BLS is a rare autosomal recessive disorder, broken down into four genetic complementation groups, A through D. The defect in BLS patients is not due to a defect in the MHC class II genes themselves, but rather to a defect in one of the four essential transcription factors which are specific to genes in the MHC class II antigen presentation pathway. The defects in BLS complementation groups B, C and D have been mapped to three DNA binding proteins: RFX-ANK, RFX5 and RFX-AP, respectively. Due to cooperative protein binding of these RFX subunits and other DNA binding proteins at the MHC class II promoter, deletion or mutation of any one of these three genes leaves the class II promoter unoccupied by protein and transcriptionally inactive.

 

MHC class II genes are coordinately regulated

Several of the genes of the MHC class II antigen presentation pathway (including the cell surface glycoproteins HLA-DP, -DQ and -DR, the accessory molecules HLADM and HLA-DO, and the invariant chain) are coordinately regulated in their transcription. Each of these genes shares certain conserved elements in the upstream promoter regions, called the "W" or "S," "X," and "Y" boxes. These elements share conserved sequences and spacing, suggesting that they represent the recognition sequences for DNA-binding proteins. Indeed, both the "S" and the "X" boxes have been shown to be occupied by the heterotrimeric RFX complex, made up of RFX5, RFX-AP, and RFX-ANK. The "X" box also contains a CREB binding site. The "Y" box is a CCAAT element, the binding site for the trimeric transcription factor NF-Y that is involved in the expression of many other genes.
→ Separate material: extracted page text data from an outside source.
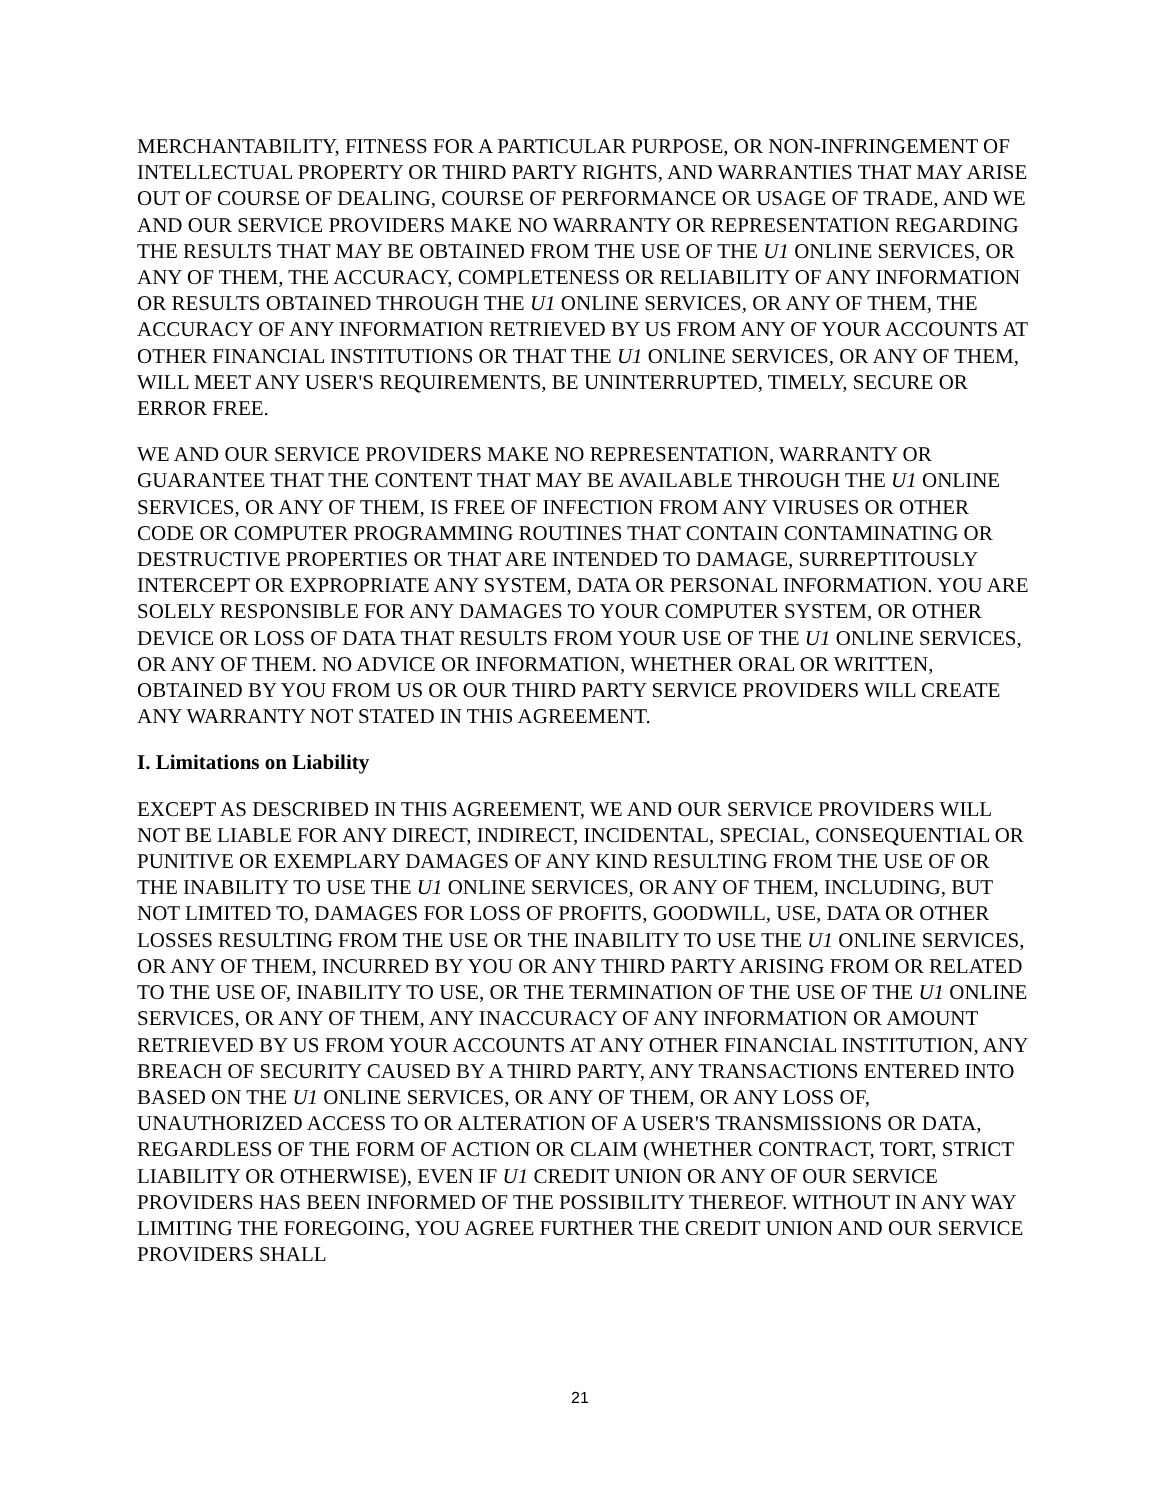MERCHANTABILITY, FITNESS FOR A PARTICULAR PURPOSE, OR NON-INFRINGEMENT OF INTELLECTUAL PROPERTY OR THIRD PARTY RIGHTS, AND WARRANTIES THAT MAY ARISE OUT OF COURSE OF DEALING, COURSE OF PERFORMANCE OR USAGE OF TRADE, AND WE AND OUR SERVICE PROVIDERS MAKE NO WARRANTY OR REPRESENTATION REGARDING THE RESULTS THAT MAY BE OBTAINED FROM THE USE OF THE U1 ONLINE SERVICES, OR ANY OF THEM, THE ACCURACY, COMPLETENESS OR RELIABILITY OF ANY INFORMATION OR RESULTS OBTAINED THROUGH THE U1 ONLINE SERVICES, OR ANY OF THEM, THE ACCURACY OF ANY INFORMATION RETRIEVED BY US FROM ANY OF YOUR ACCOUNTS AT OTHER FINANCIAL INSTITUTIONS OR THAT THE U1 ONLINE SERVICES, OR ANY OF THEM, WILL MEET ANY USER'S REQUIREMENTS, BE UNINTERRUPTED, TIMELY, SECURE OR ERROR FREE.
WE AND OUR SERVICE PROVIDERS MAKE NO REPRESENTATION, WARRANTY OR GUARANTEE THAT THE CONTENT THAT MAY BE AVAILABLE THROUGH THE U1 ONLINE SERVICES, OR ANY OF THEM, IS FREE OF INFECTION FROM ANY VIRUSES OR OTHER CODE OR COMPUTER PROGRAMMING ROUTINES THAT CONTAIN CONTAMINATING OR DESTRUCTIVE PROPERTIES OR THAT ARE INTENDED TO DAMAGE, SURREPTITOUSLY INTERCEPT OR EXPROPRIATE ANY SYSTEM, DATA OR PERSONAL INFORMATION. YOU ARE SOLELY RESPONSIBLE FOR ANY DAMAGES TO YOUR COMPUTER SYSTEM, OR OTHER DEVICE OR LOSS OF DATA THAT RESULTS FROM YOUR USE OF THE U1 ONLINE SERVICES, OR ANY OF THEM. NO ADVICE OR INFORMATION, WHETHER ORAL OR WRITTEN, OBTAINED BY YOU FROM US OR OUR THIRD PARTY SERVICE PROVIDERS WILL CREATE ANY WARRANTY NOT STATED IN THIS AGREEMENT.
I. Limitations on Liability
EXCEPT AS DESCRIBED IN THIS AGREEMENT, WE AND OUR SERVICE PROVIDERS WILL NOT BE LIABLE FOR ANY DIRECT, INDIRECT, INCIDENTAL, SPECIAL, CONSEQUENTIAL OR PUNITIVE OR EXEMPLARY DAMAGES OF ANY KIND RESULTING FROM THE USE OF OR THE INABILITY TO USE THE U1 ONLINE SERVICES, OR ANY OF THEM, INCLUDING, BUT NOT LIMITED TO, DAMAGES FOR LOSS OF PROFITS, GOODWILL, USE, DATA OR OTHER LOSSES RESULTING FROM THE USE OR THE INABILITY TO USE THE U1 ONLINE SERVICES, OR ANY OF THEM, INCURRED BY YOU OR ANY THIRD PARTY ARISING FROM OR RELATED TO THE USE OF, INABILITY TO USE, OR THE TERMINATION OF THE USE OF THE U1 ONLINE SERVICES, OR ANY OF THEM, ANY INACCURACY OF ANY INFORMATION OR AMOUNT RETRIEVED BY US FROM YOUR ACCOUNTS AT ANY OTHER FINANCIAL INSTITUTION, ANY BREACH OF SECURITY CAUSED BY A THIRD PARTY, ANY TRANSACTIONS ENTERED INTO BASED ON THE U1 ONLINE SERVICES, OR ANY OF THEM, OR ANY LOSS OF, UNAUTHORIZED ACCESS TO OR ALTERATION OF A USER'S TRANSMISSIONS OR DATA, REGARDLESS OF THE FORM OF ACTION OR CLAIM (WHETHER CONTRACT, TORT, STRICT LIABILITY OR OTHERWISE), EVEN IF U1 CREDIT UNION OR ANY OF OUR SERVICE PROVIDERS HAS BEEN INFORMED OF THE POSSIBILITY THEREOF. WITHOUT IN ANY WAY LIMITING THE FOREGOING, YOU AGREE FURTHER THE CREDIT UNION AND OUR SERVICE PROVIDERS SHALL
21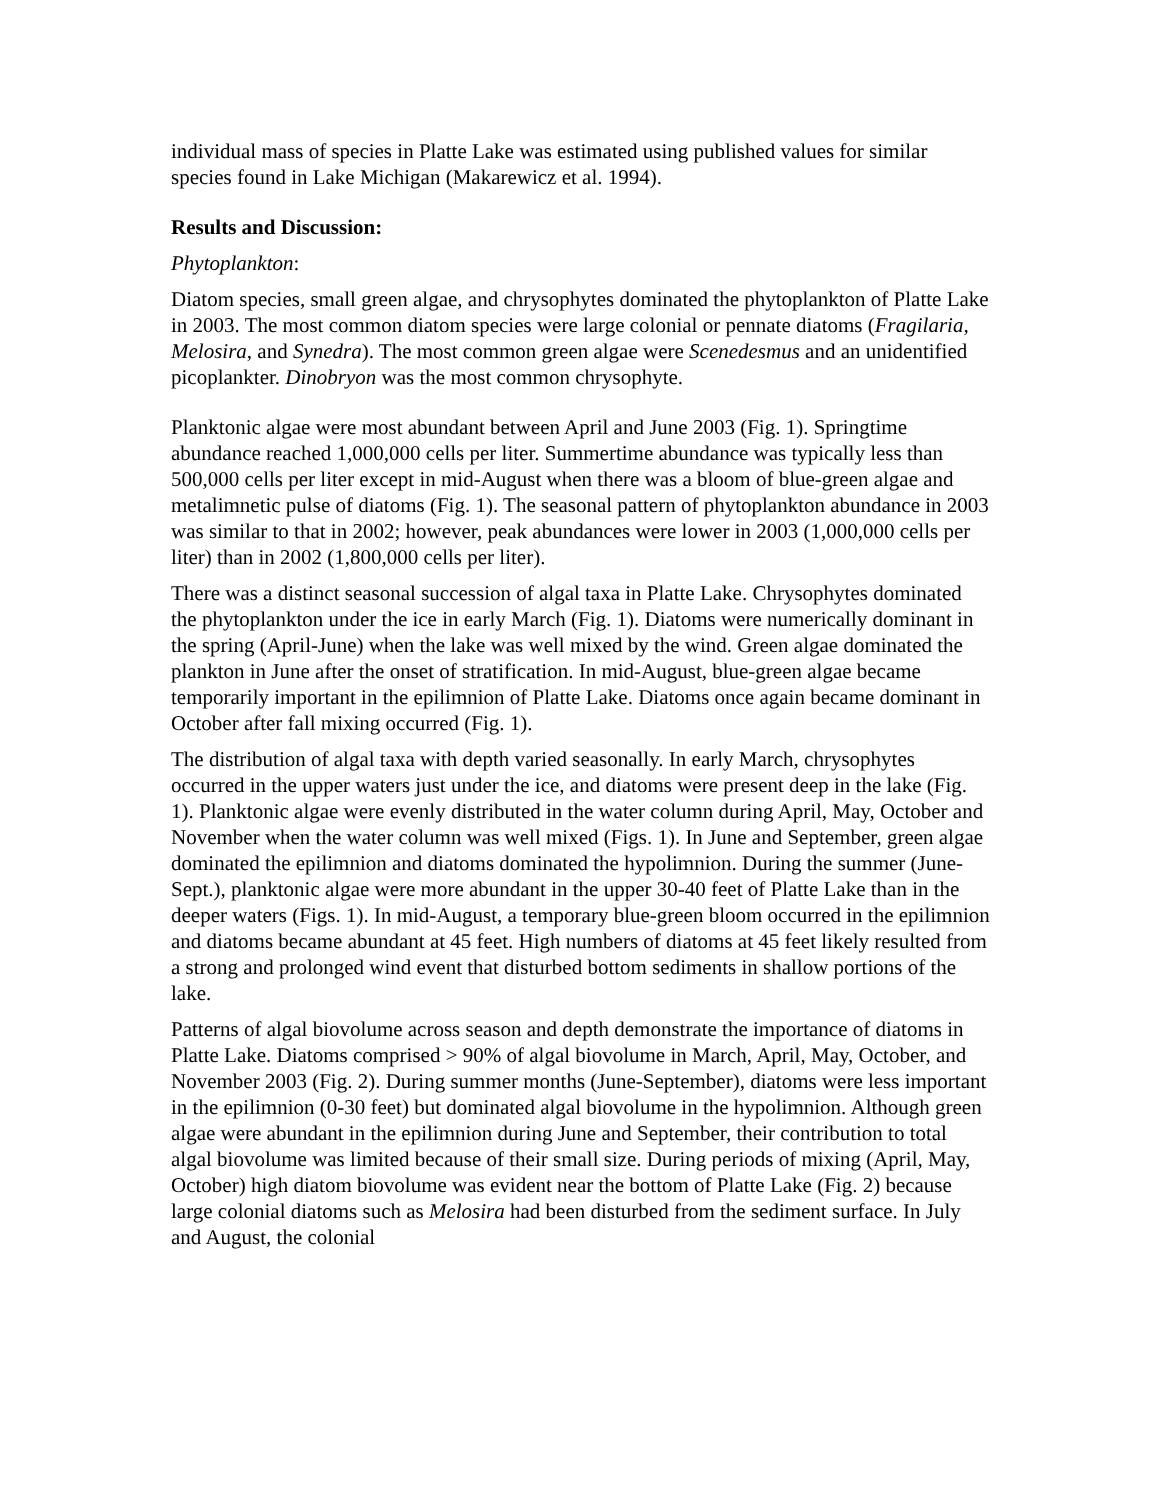individual mass of species in Platte Lake was estimated using published values for similar species found in Lake Michigan (Makarewicz et al. 1994).
Results and Discussion:
Phytoplankton:
Diatom species, small green algae, and chrysophytes dominated the phytoplankton of Platte Lake in 2003. The most common diatom species were large colonial or pennate diatoms (Fragilaria, Melosira, and Synedra). The most common green algae were Scenedesmus and an unidentified picoplankter. Dinobryon was the most common chrysophyte.
Planktonic algae were most abundant between April and June 2003 (Fig. 1). Springtime abundance reached 1,000,000 cells per liter. Summertime abundance was typically less than 500,000 cells per liter except in mid-August when there was a bloom of blue-green algae and metalimnetic pulse of diatoms (Fig. 1). The seasonal pattern of phytoplankton abundance in 2003 was similar to that in 2002; however, peak abundances were lower in 2003 (1,000,000 cells per liter) than in 2002 (1,800,000 cells per liter).
There was a distinct seasonal succession of algal taxa in Platte Lake. Chrysophytes dominated the phytoplankton under the ice in early March (Fig. 1). Diatoms were numerically dominant in the spring (April-June) when the lake was well mixed by the wind. Green algae dominated the plankton in June after the onset of stratification. In mid-August, blue-green algae became temporarily important in the epilimnion of Platte Lake. Diatoms once again became dominant in October after fall mixing occurred (Fig. 1).
The distribution of algal taxa with depth varied seasonally. In early March, chrysophytes occurred in the upper waters just under the ice, and diatoms were present deep in the lake (Fig. 1). Planktonic algae were evenly distributed in the water column during April, May, October and November when the water column was well mixed (Figs. 1). In June and September, green algae dominated the epilimnion and diatoms dominated the hypolimnion. During the summer (June-Sept.), planktonic algae were more abundant in the upper 30-40 feet of Platte Lake than in the deeper waters (Figs. 1). In mid-August, a temporary blue-green bloom occurred in the epilimnion and diatoms became abundant at 45 feet. High numbers of diatoms at 45 feet likely resulted from a strong and prolonged wind event that disturbed bottom sediments in shallow portions of the lake.
Patterns of algal biovolume across season and depth demonstrate the importance of diatoms in Platte Lake. Diatoms comprised > 90% of algal biovolume in March, April, May, October, and November 2003 (Fig. 2). During summer months (June-September), diatoms were less important in the epilimnion (0-30 feet) but dominated algal biovolume in the hypolimnion. Although green algae were abundant in the epilimnion during June and September, their contribution to total algal biovolume was limited because of their small size. During periods of mixing (April, May, October) high diatom biovolume was evident near the bottom of Platte Lake (Fig. 2) because large colonial diatoms such as Melosira had been disturbed from the sediment surface. In July and August, the colonial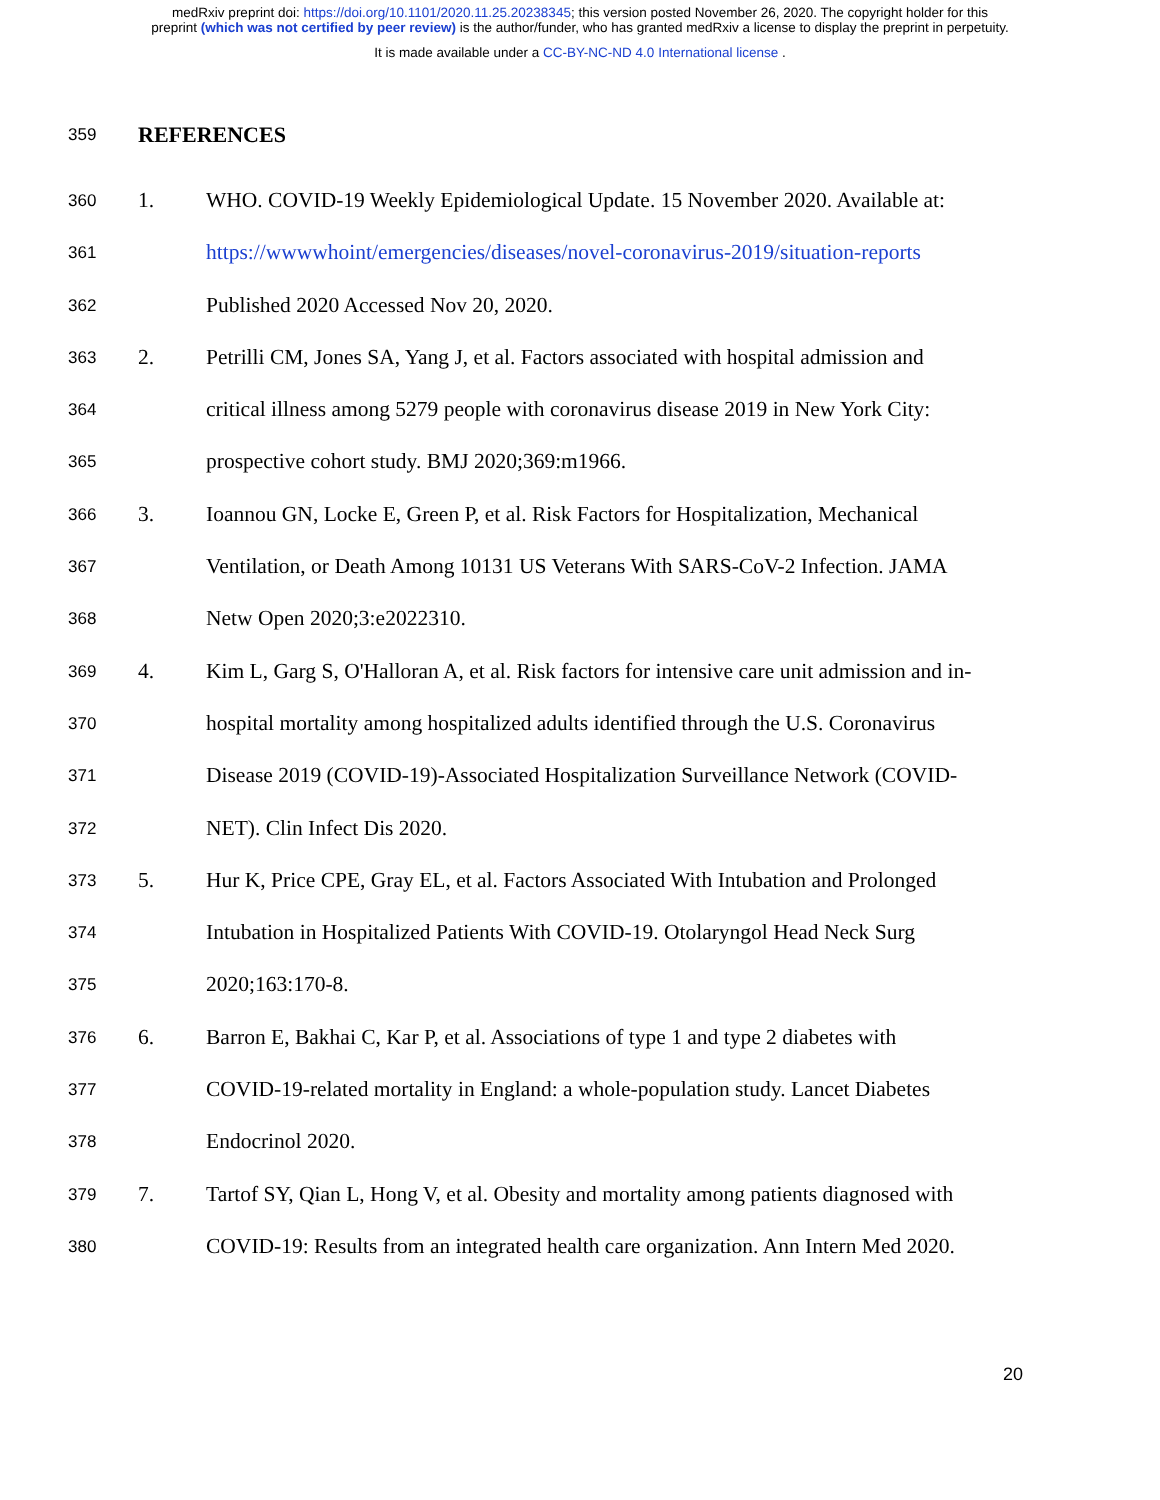medRxiv preprint doi: https://doi.org/10.1101/2020.11.25.20238345; this version posted November 26, 2020. The copyright holder for this
preprint (which was not certified by peer review) is the author/funder, who has granted medRxiv a license to display the preprint in perpetuity.
It is made available under a CC-BY-NC-ND 4.0 International license .
359 REFERENCES
360 1. WHO. COVID-19 Weekly Epidemiological Update. 15 November 2020. Available at:
361 https://wwwwhoint/emergencies/diseases/novel-coronavirus-2019/situation-reports
362 Published 2020 Accessed Nov 20, 2020.
363 2. Petrilli CM, Jones SA, Yang J, et al. Factors associated with hospital admission and
364 critical illness among 5279 people with coronavirus disease 2019 in New York City:
365 prospective cohort study. BMJ 2020;369:m1966.
366 3. Ioannou GN, Locke E, Green P, et al. Risk Factors for Hospitalization, Mechanical
367 Ventilation, or Death Among 10131 US Veterans With SARS-CoV-2 Infection. JAMA
368 Netw Open 2020;3:e2022310.
369 4. Kim L, Garg S, O'Halloran A, et al. Risk factors for intensive care unit admission and in-
370 hospital mortality among hospitalized adults identified through the U.S. Coronavirus
371 Disease 2019 (COVID-19)-Associated Hospitalization Surveillance Network (COVID-
372 NET). Clin Infect Dis 2020.
373 5. Hur K, Price CPE, Gray EL, et al. Factors Associated With Intubation and Prolonged
374 Intubation in Hospitalized Patients With COVID-19. Otolaryngol Head Neck Surg
375 2020;163:170-8.
376 6. Barron E, Bakhai C, Kar P, et al. Associations of type 1 and type 2 diabetes with
377 COVID-19-related mortality in England: a whole-population study. Lancet Diabetes
378 Endocrinol 2020.
379 7. Tartof SY, Qian L, Hong V, et al. Obesity and mortality among patients diagnosed with
380 COVID-19: Results from an integrated health care organization. Ann Intern Med 2020.
20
The class II transactivator, CIITA, is a non-DNA binding transcription factor which is recruited to the MHC class II promoter through specific protein-protein interactions with RFX, NF-Y and CREB. Upon recruitment to the class II promoter, CIITA in turn recruits the coactivators p300/CBP, PCAF, BRG-1, and several components of the basal transcriptional apparatus to the TATA-less MHC class II promoter, resulting in transcription of the target genes.

CIITA expression is required for the expression of the genes of the MHC class II antigen presentation pathway in most cell types. However, studies of the CIITA knockout mouse have found comparatively low levels of residual CIITA-independent MHC class II expression in some cell types, notably in the thymus, in dendritic cells of the lymph nodes and, to a much lesser extent, germinal center B cells. CIITA has also recently been shown to be involved in the maximal expression of MHC class I genes, particularly in response to IFN-y induction. While the DNAbinding components of the class II transcription complex are constitutively and ubiquitously expressed, the expression of CIITA itself is cell-type specific and tightly regulated. In B cells, macrophages and splenic dendritic cells, CIITA is necessary for MHC class II expression; in most other cell types, ectopic CIITA expression is also sufficient for class II transcription.